The sole remaining issue is whether plaintiff filed suit within a reasonable period of time following Cook.3 In Chris N. the Court found that a 56-day delay was not unreasonable. In Shorters v. City of Chicago, 617 F.Supp. 661 (N.D.Ill.1985) it was held that a 75-day delay was not unreasonable, and in Wegrzyn v. Illinois Dept. of Children & Family Services, 627 F.Supp. 636 (C.D.Ill.1986), it was held that a four-month delay was not unreasonable. Here, plaintiff delayed 89 days following Cook before filing suit. It cannot be said that an 89-day delay was unreasonable. Accordingly, the Court concludes that plaintiff’s claim was filed within a reasonable period of time following Cook.

Accordingly, based on the foregoing, and upon all the files, records, and proceedings in this matter,

IT IS ORDERED that defendant’s motion for summary judgment is denied.

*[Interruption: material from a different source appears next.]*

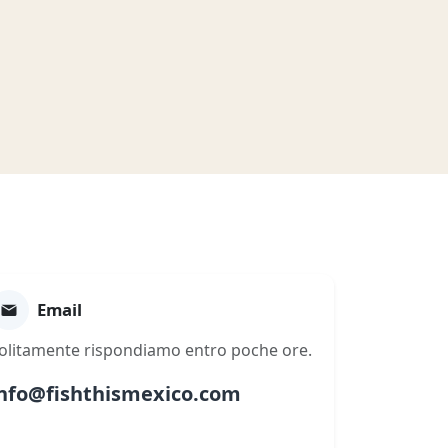
Email
olitamente rispondiamo entro poche ore.
nfo@fishthismexico.com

. The test of whether a decision is to be applied retroactively is well established. In Chevron Oil Co. v. Huson, 404 U.S. 97, 92 S.Ct. 349, 30 L.Ed.2d 296 (1971), the Supreme Court articulated a three-part test:

First, did the new principle under consideration overrule "clear past precedent on which litigants may have relied" or "decid[e] an issue of first impression whose resolution was not clearly foreshadowed,” second, in light of its "purpose and effect," will retroactive application of the rule in question "further or retard its operation,” third, could retroactive application of the principle in question "produce substantial inequitable results” in individual cases----

See Wycoff v. Menke, 773 F.2d 983, 986 (8th Cir.1985).

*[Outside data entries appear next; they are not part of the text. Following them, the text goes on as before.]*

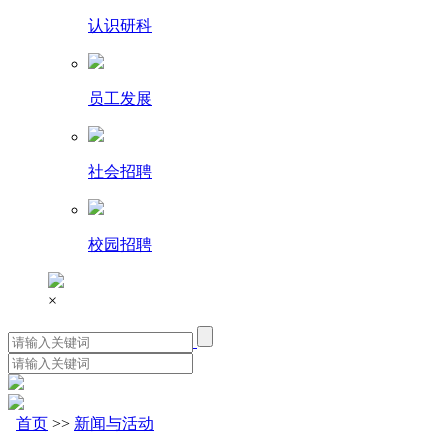
认识研科
员工发展
社会招聘
校园招聘
×
首页
>>
新闻与活动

. This case is consistent with Chris N. and with Cook, cases in which plaintiffs’ causes of action accrued within two years of Garmon, and in which Wilson accordingly was not given retroactive application. This case is distinguishable from (and thus not inconsistent with) Wycoff, Bolton and Jane Does 1-100, cases in which plaintiffs' causes of action accrued more than two years prior to Garmon and in which, accordingly, plaintiffs were unable to meet the threshold reliance requirement of Chevron. As stated in the Chris N. opinion:

Wycoff’s cause of action accrued in 1977; Bolton’s December 23, 1979. Thus, for each of these plaintiffs, the arguably applicable limitations period had run by the time the Garmon decision was handed down. These plaintiffs simply could not have pointed to Garmon as justification for their delay. In contrast, Chris N. and the plaintiff in Cook could justifiably have relied on Garmon in deciding to delay suit. This is the key distinction.

Chris N., 634 F.Supp. 1402, 1407 n. 9.

. Defendant argues that a “reasonable period” for filing suit should commence with the date the Wilson decision was handed down (April 17, 1985), and should not be measured from the date of Cook. As discussed in Chris N., the Court believes that Cook is the more appropriate date. Even assuming that the reasonable period measurement commences with the date of Wilson, the Court cannot conclude that plaintiff unreasonably delayed in filing suit.